Task goal
Your answer must be every line of the data that holds the string "cocos".

Recorded data
== == ==

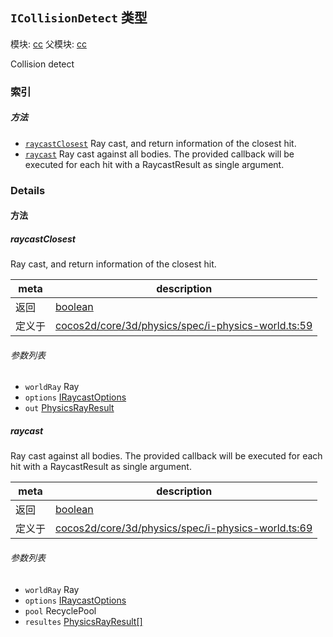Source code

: ## `ICollisionDetect` 类型



模块: [cc](../modules/cc.md)
父模块: [cc](../modules/cc.md)


Collision detect



### 索引



##### 方法

  - [`raycastClosest`](#raycastclosest) Ray cast, and return information of the closest hit.
  - [`raycast`](#raycast) Ray cast against all bodies. The provided callback will be executed for each hit with a RaycastResult as single argument.



### Details




<!-- Method Block -->
#### 方法


##### raycastClosest

Ray cast, and return information of the closest hit.

| meta | description |
|------|-------------|
| 返回 | <a href="https://developer.mozilla.org/en/JavaScript/Reference/Global_Objects/Boolean" class="crosslink external" target="_blank">boolean</a> 
| 定义于 | [cocos2d/core/3d/physics/spec/i-physics-world.ts:59](https://github.com/cocos-creator/engine/blob/efe6330ab64803299d3b7fecde039ffed2d9e696/cocos2d/core/3d/physics/spec/i-physics-world.ts#L59) |

###### 参数列表
- `worldRay` Ray 
- `options` <a href="../classes/IRaycastOptions.html" class="crosslink">IRaycastOptions</a> 
- `out` <a href="../classes/PhysicsRayResult.html" class="crosslink">PhysicsRayResult</a> 


##### raycast

Ray cast against all bodies. The provided callback will be executed for each hit with a RaycastResult as single argument.

| meta | description |
|------|-------------|
| 返回 | <a href="https://developer.mozilla.org/en/JavaScript/Reference/Global_Objects/Boolean" class="crosslink external" target="_blank">boolean</a> 
| 定义于 | [cocos2d/core/3d/physics/spec/i-physics-world.ts:69](https://github.com/cocos-creator/engine/blob/efe6330ab64803299d3b7fecde039ffed2d9e696/cocos2d/core/3d/physics/spec/i-physics-world.ts#L69) |

###### 参数列表
- `worldRay` Ray 
- `options` <a href="../classes/IRaycastOptions.html" class="crosslink">IRaycastOptions</a> 
- `pool` RecyclePool 
- `resultes` <a href="../classes/PhysicsRayResult.html" class="crosslink">PhysicsRayResult[]</a> 



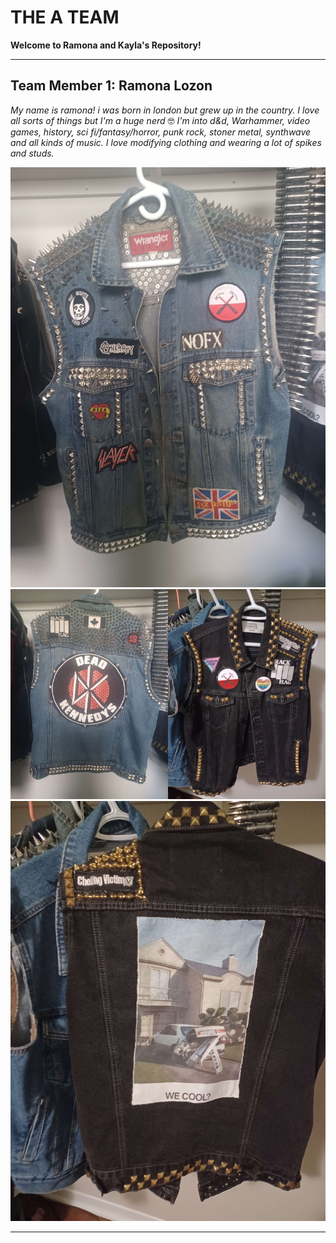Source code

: # THE A TEAM

**Welcome to Ramona and Kayla's Repository!**

<hr>

## Team Member 1: Ramona Lozon

*My name is ramona! i was born in london but grew up in the country. I love all sorts of things but I'm a huge nerd* 🤓 *I'm into d&d, Warhammer, video games, history, sci fi/fantasy/horror, punk rock, stoner metal, synthwave and all kinds of music. I love modifying clothing and wearing a lot of spikes and studs.*

![the front of a denim punk rock vest covered in spikes and patches](/img/dk_front.jpg) 
<img src="img/dk_back.jpg" width="50%" alt="the back of a spike covered denim punk vest with a large dead kennedys patch."><img src="img/jr_front.jpg" width="50%" alt="the front of a black denim punk vest with brass studs and hardcore punk patches.">
![the back of a black denim punk vest with a large patch showing the album art from jeff rosenstock's 'we cool' album](/img/jr_back.jpg)

<hr>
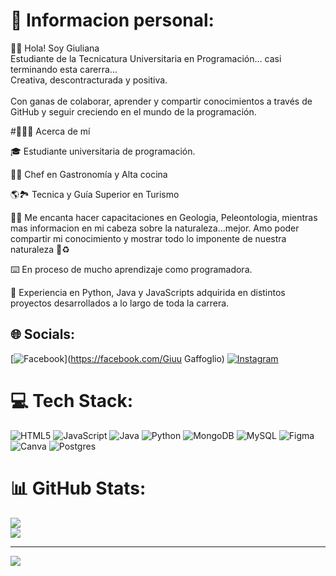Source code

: # 💫 Informacion personal:
👩🏻 Hola! Soy Giuliana<br>Estudiante de la Tecnicatura Universitaria en Programación… casi terminando esta carerra...<br>Creativa, descontracturada y positiva.<br><br>Con ganas de colaborar, aprender  y compartir conocimientos a través de GitHub y seguir creciendo en el mundo de la programación.

#🙆🏻‍♀️ Acerca de mí

🎓 Estudiante universitaria de programación.

👩‍🍳 Chef en Gastronomía y Alta cocina

🌎🏞 Tecnica y Guía Superior en Turismo

🤷‍♀️ Me encanta hacer capacitaciones en Geologia, Peleontologia, mientras mas informacion en mi cabeza sobre la naturaleza...mejor. Amo poder compartir mi conocimiento y mostrar todo lo imponente de nuestra naturaleza 💚♻

⌨️ En proceso de mucho aprendizaje como programadora.

🏅 Experiencia en Python, Java y JavaScripts adquirida en distintos proyectos desarrollados a lo largo de toda la carrera.


## 🌐 Socials:
[![Facebook](https://img.shields.io/badge/Facebook-%231877F2.svg?logo=Facebook&logoColor=white)](https://facebook.com/Giuu Gaffoglio) [![Instagram](https://img.shields.io/badge/Instagram-%23E4405F.svg?logo=Instagram&logoColor=white)](https://instagram.com/GiuGaffoglio) 

# 💻 Tech Stack:
![HTML5](https://img.shields.io/badge/html5-%23E34F26.svg?style=for-the-badge&logo=html5&logoColor=white) ![JavaScript](https://img.shields.io/badge/javascript-%23323330.svg?style=for-the-badge&logo=javascript&logoColor=%23F7DF1E) ![Java](https://img.shields.io/badge/java-%23ED8B00.svg?style=for-the-badge&logo=openjdk&logoColor=white) ![Python](https://img.shields.io/badge/python-3670A0?style=for-the-badge&logo=python&logoColor=ffdd54) ![MongoDB](https://img.shields.io/badge/MongoDB-%234ea94b.svg?style=for-the-badge&logo=mongodb&logoColor=white) ![MySQL](https://img.shields.io/badge/mysql-%2300000f.svg?style=for-the-badge&logo=mysql&logoColor=white) ![Figma](https://img.shields.io/badge/figma-%23F24E1E.svg?style=for-the-badge&logo=figma&logoColor=white) ![Canva](https://img.shields.io/badge/Canva-%2300C4CC.svg?style=for-the-badge&logo=Canva&logoColor=white) ![Postgres](https://img.shields.io/badge/postgres-%23316192.svg?style=for-the-badge&logo=postgresql&logoColor=white)
# 📊 GitHub Stats:
![](https://github-readme-stats.vercel.app/api?username=GiuGaffoglio&theme=jolly&hide_border=false&include_all_commits=false&count_private=false)<br/>
![](https://github-readme-streak-stats.herokuapp.com/?user=GiuGaffoglio&theme=jolly&hide_border=false)<br/>


---
[![](https://visitcount.itsvg.in/api?id=GiuGaffoglio&icon=0&color=0)](https://visitcount.itsvg.in)

<!-- Proudly created with GPRM ( https://gprm.itsvg.in ) -->
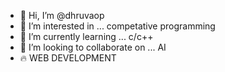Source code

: - 👋 Hi, I’m @dhruvaop
- 👀 I’m interested in ... competative programming 
- 🌱 I’m currently learning ... c/c++
- 💞️ I’m looking to collaborate on ... AI
- 🔥 WEB DEVELOPMENT 


<!---
dhruvaop/dhruvaop is a ✨ special ✨ repository because its `README.md` (this file) appears on your GitHub profile.
You can click the Preview link to take a look at your changes.
--->
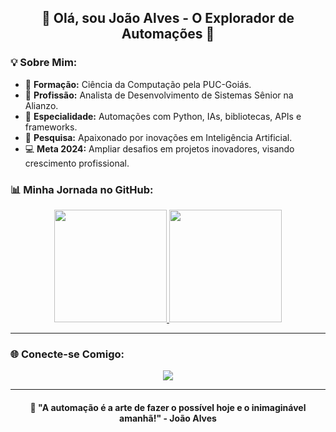 <h2 align="center">🤖 Olá, sou João Alves - O Explorador de Automações 🚀</h2>

### 💡 Sobre Mim:
- 📖 **Formação:** Ciência da Computação pela PUC-Goiás.
- 💼 **Profissão:** Analista de Desenvolvimento de Sistemas Sênior na Alianzo.
- 🤖 **Especialidade:** Automações com Python, IAs, bibliotecas, APIs e frameworks.
- 🌱 **Pesquisa:** Apaixonado por inovações em Inteligência Artificial.
- ‍💻 **Meta 2024:** Ampliar desafios em projetos inovadores, visando crescimento profissional.

### 📊 Minha Jornada no GitHub:

<div align="center">
  <a href="https://github.com/JoaoAuvs">
    <img height="180em" src="https://github-readme-stats.vercel.app/api?username=JoaoAuvs&show_icons=true&theme=dracula&include_all_commits=true&count_private=true"/>
    <img height="180em" src="https://github-readme-stats.vercel.app/api/top-langs/?username=JoaoAuvs&layout=compact&langs_count=7&theme=dracula"/>
  </a>
</div>

---

### 🌐 Conecte-se Comigo:
<div align="center">
  <a href="https://www.linkedin.com/in/joaoauvs/" target="_blank"><img src="https://img.shields.io/badge/-LinkedIn-%230077B5?style=for-the-badge&logo=linkedin&logoColor=white"></a>
</div>

---

<h4 align="center">🤖 "A automação é a arte de fazer o possível hoje e o inimaginável amanhã!" - João Alves</h4>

== == ==

Answer to this task
| 定义于 | [cocos2d/core/3d/physics/spec/i-physics-world.ts:59](https://github.com/cocos-creator/engine/blob/efe6330ab64803299d3b7fecde039ffed2d9e696/cocos2d/core/3d/physics/spec/i-physics-world.ts#L59) |
| 定义于 | [cocos2d/core/3d/physics/spec/i-physics-world.ts:69](https://github.com/cocos-creator/engine/blob/efe6330ab64803299d3b7fecde039ffed2d9e696/cocos2d/core/3d/physics/spec/i-physics-world.ts#L69) |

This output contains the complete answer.